» **Your task**
In the rows between the line holding "parece indicar nada bueno" and the line holding "bueno acerca del lugar donde va a parar. Cuando", inclusive, swap every "padres" for "abuelos". Write out only those lines, leaving everything else unchanged.
BEGIN Supplied material
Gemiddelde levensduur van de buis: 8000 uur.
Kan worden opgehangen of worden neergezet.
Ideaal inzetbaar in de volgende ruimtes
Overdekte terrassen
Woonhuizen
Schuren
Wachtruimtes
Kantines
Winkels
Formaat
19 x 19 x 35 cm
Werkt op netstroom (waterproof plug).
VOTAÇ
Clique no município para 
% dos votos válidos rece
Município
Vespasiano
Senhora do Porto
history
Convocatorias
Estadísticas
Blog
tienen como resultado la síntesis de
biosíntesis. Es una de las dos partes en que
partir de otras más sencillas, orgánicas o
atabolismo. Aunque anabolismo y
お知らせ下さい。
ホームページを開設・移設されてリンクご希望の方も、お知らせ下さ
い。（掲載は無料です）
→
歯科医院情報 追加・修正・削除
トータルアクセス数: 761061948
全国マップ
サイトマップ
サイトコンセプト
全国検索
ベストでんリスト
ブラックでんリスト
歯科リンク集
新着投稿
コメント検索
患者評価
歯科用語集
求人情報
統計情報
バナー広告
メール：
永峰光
END Supplied material
BEGIN Supplied material
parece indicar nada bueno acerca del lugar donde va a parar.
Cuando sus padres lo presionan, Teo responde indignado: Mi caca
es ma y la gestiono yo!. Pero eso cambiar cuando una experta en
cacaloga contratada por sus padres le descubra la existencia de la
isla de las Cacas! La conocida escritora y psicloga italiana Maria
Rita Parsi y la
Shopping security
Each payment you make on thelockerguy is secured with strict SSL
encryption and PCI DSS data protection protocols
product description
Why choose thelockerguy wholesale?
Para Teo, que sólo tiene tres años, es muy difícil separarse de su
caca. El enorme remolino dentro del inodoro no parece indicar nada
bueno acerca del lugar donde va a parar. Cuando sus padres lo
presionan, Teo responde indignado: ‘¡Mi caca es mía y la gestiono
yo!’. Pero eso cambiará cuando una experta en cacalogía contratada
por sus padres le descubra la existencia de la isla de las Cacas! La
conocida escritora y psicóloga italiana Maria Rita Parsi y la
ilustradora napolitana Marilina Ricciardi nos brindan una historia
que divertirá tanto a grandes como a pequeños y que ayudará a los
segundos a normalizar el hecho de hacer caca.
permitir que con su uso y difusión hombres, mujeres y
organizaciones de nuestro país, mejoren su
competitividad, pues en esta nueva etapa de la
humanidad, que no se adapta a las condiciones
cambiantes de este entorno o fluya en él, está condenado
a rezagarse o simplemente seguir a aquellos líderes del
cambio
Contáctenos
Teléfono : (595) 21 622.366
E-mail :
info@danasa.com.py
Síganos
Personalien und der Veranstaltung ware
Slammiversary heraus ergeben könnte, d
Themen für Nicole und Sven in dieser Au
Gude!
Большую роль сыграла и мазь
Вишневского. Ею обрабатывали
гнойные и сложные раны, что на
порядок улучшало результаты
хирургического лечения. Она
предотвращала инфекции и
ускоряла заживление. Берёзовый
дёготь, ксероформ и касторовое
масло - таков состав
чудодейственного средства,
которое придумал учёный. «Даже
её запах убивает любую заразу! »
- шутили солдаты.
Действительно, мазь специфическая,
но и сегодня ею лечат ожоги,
END Supplied material
BEGIN Supplied material
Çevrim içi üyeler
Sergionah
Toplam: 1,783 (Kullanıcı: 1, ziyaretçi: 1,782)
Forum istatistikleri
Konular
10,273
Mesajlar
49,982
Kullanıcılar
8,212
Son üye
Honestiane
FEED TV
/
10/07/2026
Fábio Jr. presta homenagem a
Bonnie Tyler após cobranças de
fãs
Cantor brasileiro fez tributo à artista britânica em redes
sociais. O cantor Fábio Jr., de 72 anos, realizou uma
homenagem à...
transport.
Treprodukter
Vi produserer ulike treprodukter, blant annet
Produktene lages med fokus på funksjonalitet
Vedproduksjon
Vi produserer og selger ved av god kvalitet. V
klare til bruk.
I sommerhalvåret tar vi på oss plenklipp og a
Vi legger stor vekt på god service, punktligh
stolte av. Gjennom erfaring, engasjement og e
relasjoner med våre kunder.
END Supplied material
» **Response box**
parece indicar nada bueno acerca del lugar donde va a parar.
Cuando sus abuelos lo presionan, Teo responde indignado: Mi caca
es ma y la gestiono yo!. Pero eso cambiar cuando una experta en
cacaloga contratada por sus abuelos le descubra la existencia de la
isla de las Cacas! La conocida escritora y psicloga italiana Maria
Rita Parsi y la
Shopping security
Each payment you make on thelockerguy is secured with strict SSL
encryption and PCI DSS data protection protocols
product description
Why choose thelockerguy wholesale?
Para Teo, que sólo tiene tres años, es muy difícil separarse de su
caca. El enorme remolino dentro del inodoro no parece indicar nada
bueno acerca del lugar donde va a parar. Cuando sus abuelos lo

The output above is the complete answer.